**EXERCISE DESCRIPTION**
Each entry below needs to be reproduced exactly as given.
── ENTRIES PROVIDED
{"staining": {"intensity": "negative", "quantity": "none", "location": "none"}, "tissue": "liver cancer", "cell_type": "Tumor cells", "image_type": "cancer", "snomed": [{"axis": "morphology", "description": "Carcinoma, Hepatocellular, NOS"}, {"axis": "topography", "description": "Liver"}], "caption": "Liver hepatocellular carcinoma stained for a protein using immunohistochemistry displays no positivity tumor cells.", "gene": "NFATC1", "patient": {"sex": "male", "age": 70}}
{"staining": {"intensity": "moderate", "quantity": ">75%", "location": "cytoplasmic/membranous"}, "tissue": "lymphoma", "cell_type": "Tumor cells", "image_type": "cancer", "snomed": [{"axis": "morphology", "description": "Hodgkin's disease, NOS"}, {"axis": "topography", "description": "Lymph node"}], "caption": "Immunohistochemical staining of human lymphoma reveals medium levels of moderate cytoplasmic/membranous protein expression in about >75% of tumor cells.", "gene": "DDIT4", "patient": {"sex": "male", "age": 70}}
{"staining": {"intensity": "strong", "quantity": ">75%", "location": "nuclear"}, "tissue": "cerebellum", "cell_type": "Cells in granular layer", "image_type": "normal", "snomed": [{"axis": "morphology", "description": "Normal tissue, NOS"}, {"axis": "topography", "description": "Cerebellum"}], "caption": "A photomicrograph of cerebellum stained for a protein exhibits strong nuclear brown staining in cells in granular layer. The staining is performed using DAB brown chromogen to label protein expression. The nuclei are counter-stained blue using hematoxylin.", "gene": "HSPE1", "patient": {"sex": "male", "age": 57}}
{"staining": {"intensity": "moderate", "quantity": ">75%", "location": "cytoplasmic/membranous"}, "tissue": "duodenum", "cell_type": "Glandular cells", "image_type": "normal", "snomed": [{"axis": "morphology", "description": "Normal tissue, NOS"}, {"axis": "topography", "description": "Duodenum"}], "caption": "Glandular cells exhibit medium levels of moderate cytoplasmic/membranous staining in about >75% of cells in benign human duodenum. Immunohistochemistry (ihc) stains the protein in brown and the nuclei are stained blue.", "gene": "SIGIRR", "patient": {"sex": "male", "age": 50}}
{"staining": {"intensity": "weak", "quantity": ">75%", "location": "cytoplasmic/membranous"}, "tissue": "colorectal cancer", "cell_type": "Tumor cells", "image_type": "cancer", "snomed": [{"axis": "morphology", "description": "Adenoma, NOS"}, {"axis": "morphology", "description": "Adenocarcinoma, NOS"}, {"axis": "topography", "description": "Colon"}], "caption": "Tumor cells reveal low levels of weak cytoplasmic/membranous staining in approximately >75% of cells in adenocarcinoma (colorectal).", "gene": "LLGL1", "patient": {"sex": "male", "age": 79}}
────
**OUTPUT FOR THIS TASK**
{"staining": {"intensity": "negative", "quantity": "none", "location": "none"}, "tissue": "liver cancer", "cell_type": "Tumor cells", "image_type": "cancer", "snomed": [{"axis": "morphology", "description": "Carcinoma, Hepatocellular, NOS"}, {"axis": "topography", "description": "Liver"}], "caption": "Liver hepatocellular carcinoma stained for a protein using immunohistochemistry displays no positivity tumor cells.", "gene": "NFATC1", "patient": {"sex": "male", "age": 70}}
{"staining": {"intensity": "moderate", "quantity": ">75%", "location": "cytoplasmic/membranous"}, "tissue": "lymphoma", "cell_type": "Tumor cells", "image_type": "cancer", "snomed": [{"axis": "morphology", "description": "Hodgkin's disease, NOS"}, {"axis": "topography", "description": "Lymph node"}], "caption": "Immunohistochemical staining of human lymphoma reveals medium levels of moderate cytoplasmic/membranous protein expression in about >75% of tumor cells.", "gene": "DDIT4", "patient": {"sex": "male", "age": 70}}
{"staining": {"intensity": "strong", "quantity": ">75%", "location": "nuclear"}, "tissue": "cerebellum", "cell_type": "Cells in granular layer", "image_type": "normal", "snomed": [{"axis": "morphology", "description": "Normal tissue, NOS"}, {"axis": "topography", "description": "Cerebellum"}], "caption": "A photomicrograph of cerebellum stained for a protein exhibits strong nuclear brown staining in cells in granular layer. The staining is performed using DAB brown chromogen to label protein expression. The nuclei are counter-stained blue using hematoxylin.", "gene": "HSPE1", "patient": {"sex": "male", "age": 57}}
{"staining": {"intensity": "moderate", "quantity": ">75%", "location": "cytoplasmic/membranous"}, "tissue": "duodenum", "cell_type": "Glandular cells", "image_type": "normal", "snomed": [{"axis": "morphology", "description": "Normal tissue, NOS"}, {"axis": "topography", "description": "Duodenum"}], "caption": "Glandular cells exhibit medium levels of moderate cytoplasmic/membranous staining in about >75% of cells in benign human duodenum. Immunohistochemistry (ihc) stains the protein in brown and the nuclei are stained blue.", "gene": "SIGIRR", "patient": {"sex": "male", "age": 50}}
{"staining": {"intensity": "weak", "quantity": ">75%", "location": "cytoplasmic/membranous"}, "tissue": "colorectal cancer", "cell_type": "Tumor cells", "image_type": "cancer", "snomed": [{"axis": "morphology", "description": "Adenoma, NOS"}, {"axis": "morphology", "description": "Adenocarcinoma, NOS"}, {"axis": "topography", "description": "Colon"}], "caption": "Tumor cells reveal low levels of weak cytoplasmic/membranous staining in approximately >75% of cells in adenocarcinoma (colorectal).", "gene": "LLGL1", "patient": {"sex": "male", "age": 79}}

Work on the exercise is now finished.